(Voci di dati salvate)
#####
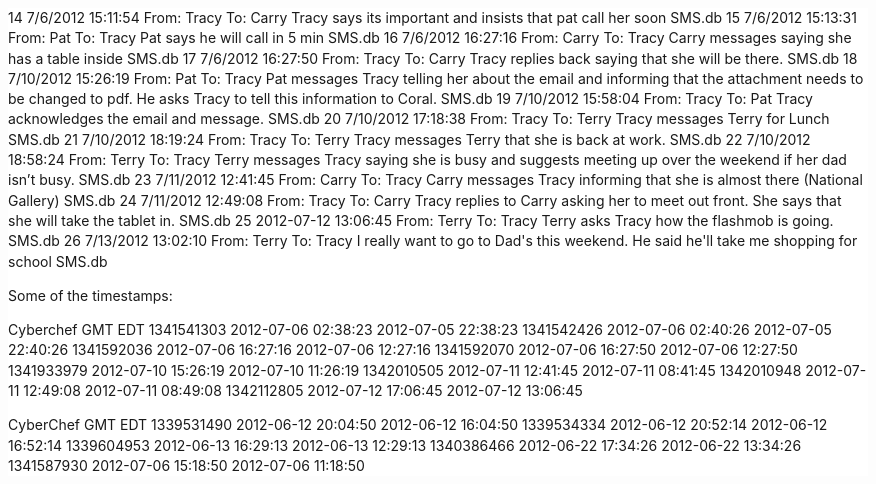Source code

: 14	7/6/2012 15:11:54	From: Tracy 
To: Carry	Tracy says its important and insists that pat call her soon	SMS.db
15	7/6/2012 15:13:31	From: Pat 
To: Tracy	Pat says he will call in 5 min	SMS.db
16	7/6/2012 16:27:16	From: Carry 
To: Tracy	Carry messages saying she has a table inside	SMS.db
17	7/6/2012 16:27:50	From: Tracy 
To: Carry	Tracy replies back saying that she will be there.	SMS.db
18	7/10/2012 15:26:19	From: Pat 
To: Tracy	Pat messages Tracy telling her about the email and informing that the attachment needs to be changed to pdf. He asks Tracy to tell this information to Coral.	SMS.db
19	7/10/2012 15:58:04	From: Tracy 
To: Pat	Tracy acknowledges the email and message.	SMS.db
20	7/10/2012 17:18:38	From: Tracy 
To: Terry	Tracy messages Terry for Lunch	SMS.db
21	7/10/2012 18:19:24	From: Tracy 
To: Terry	Tracy messages Terry that she is back at work.	SMS.db
22	7/10/2012 18:58:24	From: Terry 
To: Tracy	Terry messages Tracy saying she is busy and suggests meeting up over the weekend if her dad isn’t busy.	SMS.db
23	7/11/2012 12:41:45	From: Carry 
To: Tracy	Carry messages Tracy informing that she is almost there (National Gallery)	SMS.db
24	7/11/2012 12:49:08	From: Tracy 
To: Carry	Tracy replies to Carry asking her to meet out front. She says that she will take the tablet in.	SMS.db
25	2012-07-12
   13:06:45	From: Terry 
To: Tracy	Terry asks Tracy how the flashmob is going.	SMS.db
26	7/13/2012 13:02:10	From: Terry 
To: Tracy	I really want to go to Dad's this weekend. He said he'll take me shopping for school	SMS.db
 
 

 

Some of the timestamps:

Cyberchef	GMT	EDT
1341541303	2012-07-06 02:38:23	2012-07-05 22:38:23
1341542426	2012-07-06 02:40:26	2012-07-05 22:40:26
1341592036	2012-07-06 16:27:16	2012-07-06 12:27:16
1341592070	2012-07-06 16:27:50	2012-07-06 12:27:50
1341933979	2012-07-10 15:26:19 	2012-07-10 11:26:19 
1342010505	2012-07-11 12:41:45	2012-07-11 08:41:45
1342010948	2012-07-11 12:49:08	2012-07-11 08:49:08
1342112805	2012-07-12 17:06:45	2012-07-12 13:06:45

CyberChef	GMT	EDT
1339531490	2012-06-12 20:04:50	2012-06-12 16:04:50
1339534334	2012-06-12 20:52:14	2012-06-12 16:52:14
1339604953	2012-06-13 16:29:13	2012-06-13 12:29:13
1340386466	2012-06-22 17:34:26	2012-06-22 13:34:26
1341587930	2012-07-06 15:18:50	2012-07-06 11:18:50

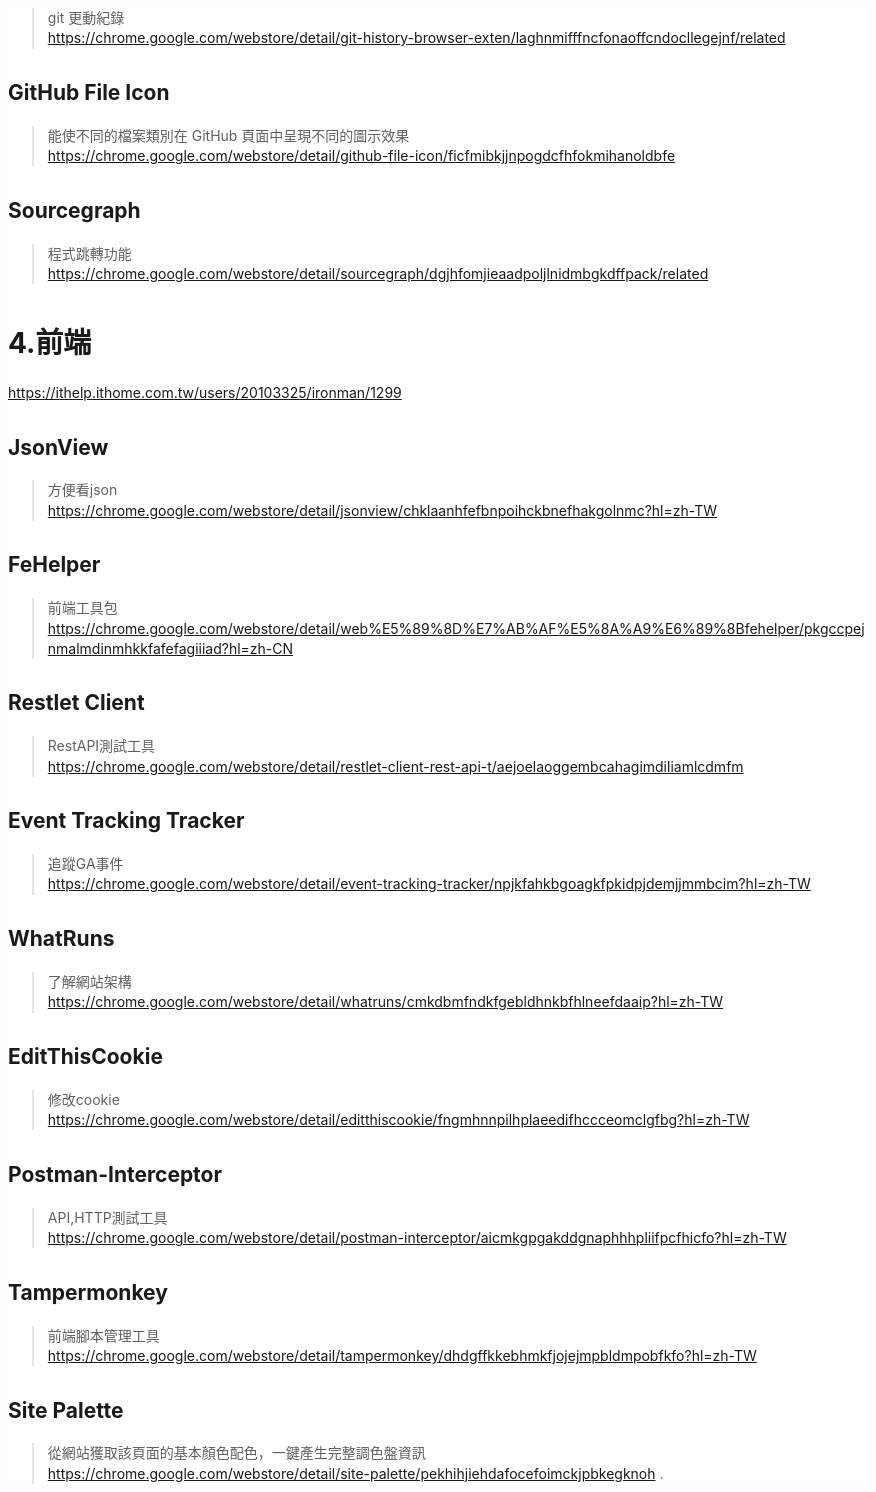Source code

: >git 更動紀錄  
>https://chrome.google.com/webstore/detail/git-history-browser-exten/laghnmifffncfonaoffcndocllegejnf/related  
## GitHub File Icon
>能使不同的檔案類別在 GitHub 頁面中呈現不同的圖示效果  
>https://chrome.google.com/webstore/detail/github-file-icon/ficfmibkjjnpogdcfhfokmihanoldbfe  
## Sourcegraph
>程式跳轉功能  
>https://chrome.google.com/webstore/detail/sourcegraph/dgjhfomjieaadpoljlnidmbgkdffpack/related  

# 4.前端  
https://ithelp.ithome.com.tw/users/20103325/ironman/1299  

## JsonView  
>方便看json  
>https://chrome.google.com/webstore/detail/jsonview/chklaanhfefbnpoihckbnefhakgolnmc?hl=zh-TW  
## FeHelper  
>前端工具包  
>https://chrome.google.com/webstore/detail/web%E5%89%8D%E7%AB%AF%E5%8A%A9%E6%89%8Bfehelper/pkgccpejnmalmdinmhkkfafefagiiiad?hl=zh-CN  
## Restlet Client
>RestAPI測試工具  
>https://chrome.google.com/webstore/detail/restlet-client-rest-api-t/aejoelaoggembcahagimdiliamlcdmfm  
## Event Tracking Tracker  
>追蹤GA事件  
>https://chrome.google.com/webstore/detail/event-tracking-tracker/npjkfahkbgoagkfpkidpjdemjjmmbcim?hl=zh-TW 
## WhatRuns  
>了解網站架構  
>https://chrome.google.com/webstore/detail/whatruns/cmkdbmfndkfgebldhnkbfhlneefdaaip?hl=zh-TW  
## EditThisCookie  
>修改cookie  
>https://chrome.google.com/webstore/detail/editthiscookie/fngmhnnpilhplaeedifhccceomclgfbg?hl=zh-TW
## Postman-Interceptor 
>API,HTTP測試工具  
>https://chrome.google.com/webstore/detail/postman-interceptor/aicmkgpgakddgnaphhhpliifpcfhicfo?hl=zh-TW
## Tampermonkey  
>前端腳本管理工具  
>https://chrome.google.com/webstore/detail/tampermonkey/dhdgffkkebhmkfjojejmpbldmpobfkfo?hl=zh-TW 
## Site Palette
>從網站獲取該頁面的基本顏色配色，一鍵產生完整調色盤資訊  
>https://chrome.google.com/webstore/detail/site-palette/pekhihjiehdafocefoimckjpbkegknoh . 
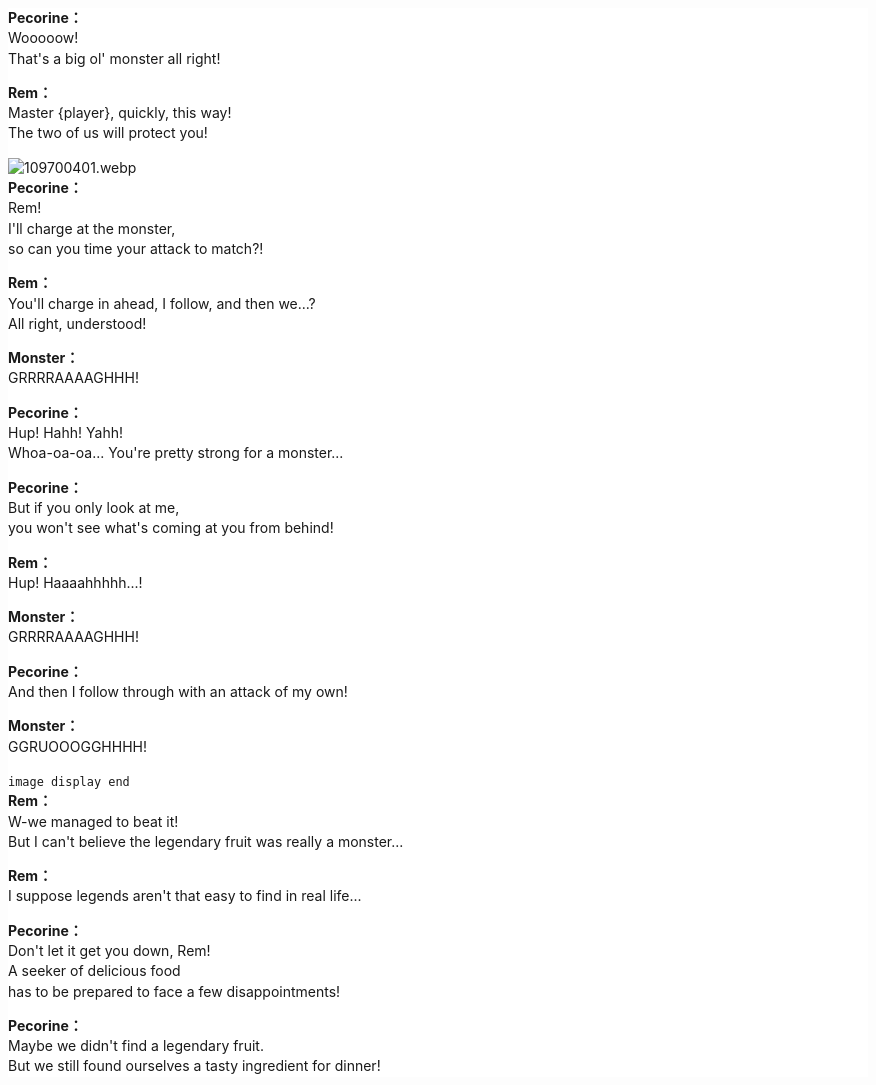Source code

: **Pecorine：**  
Wooooow!  
That's a big ol' monster all right!  
  
**Rem：**  
Master {player}, quickly, this way!  
The two of us will protect you!  
  
![109700401.webp](https://redive.estertion.win/card/story/109700401.webp)  
**Pecorine：**  
Rem!  
I'll charge at the monster,  
so can you time your attack to match?!  
  
**Rem：**  
You'll charge in ahead, I follow, and then we...?  
All right, understood!  
  
**Monster：**  
GRRRRAAAAGHHH!  
  
**Pecorine：**  
Hup! Hahh! Yahh!  
Whoa-oa-oa... You're pretty strong for a monster...  
  
**Pecorine：**  
But if you only look at me,  
you won't see what's coming at you from behind!  
  
**Rem：**  
Hup! Haaaahhhhh...!  
  
**Monster：**  
GRRRRAAAAGHHH!  
  
**Pecorine：**  
And then I follow through with an attack of my own!  
  
**Monster：**  
GGRUOOOGGHHHH!  
  
`image display end`  
**Rem：**  
W-we managed to beat it!  
But I can't believe the legendary fruit was really a monster...  
  
**Rem：**  
I suppose legends aren't that easy to find in real life...  
  
**Pecorine：**  
Don't let it get you down, Rem!  
A seeker of delicious food  
has to be prepared to face a few disappointments!  
  
**Pecorine：**  
Maybe we didn't find a legendary fruit.  
But we still found ourselves a tasty ingredient for dinner!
#####
Riporta tutte le righe dei record in cui compare la parola "email".

To: Tracy	Pat messages Tracy telling her about the email and informing that the attachment needs to be changed to pdf. He asks Tracy to tell this information to Coral.	SMS.db
To: Pat	Tracy acknowledges the email and message.	SMS.db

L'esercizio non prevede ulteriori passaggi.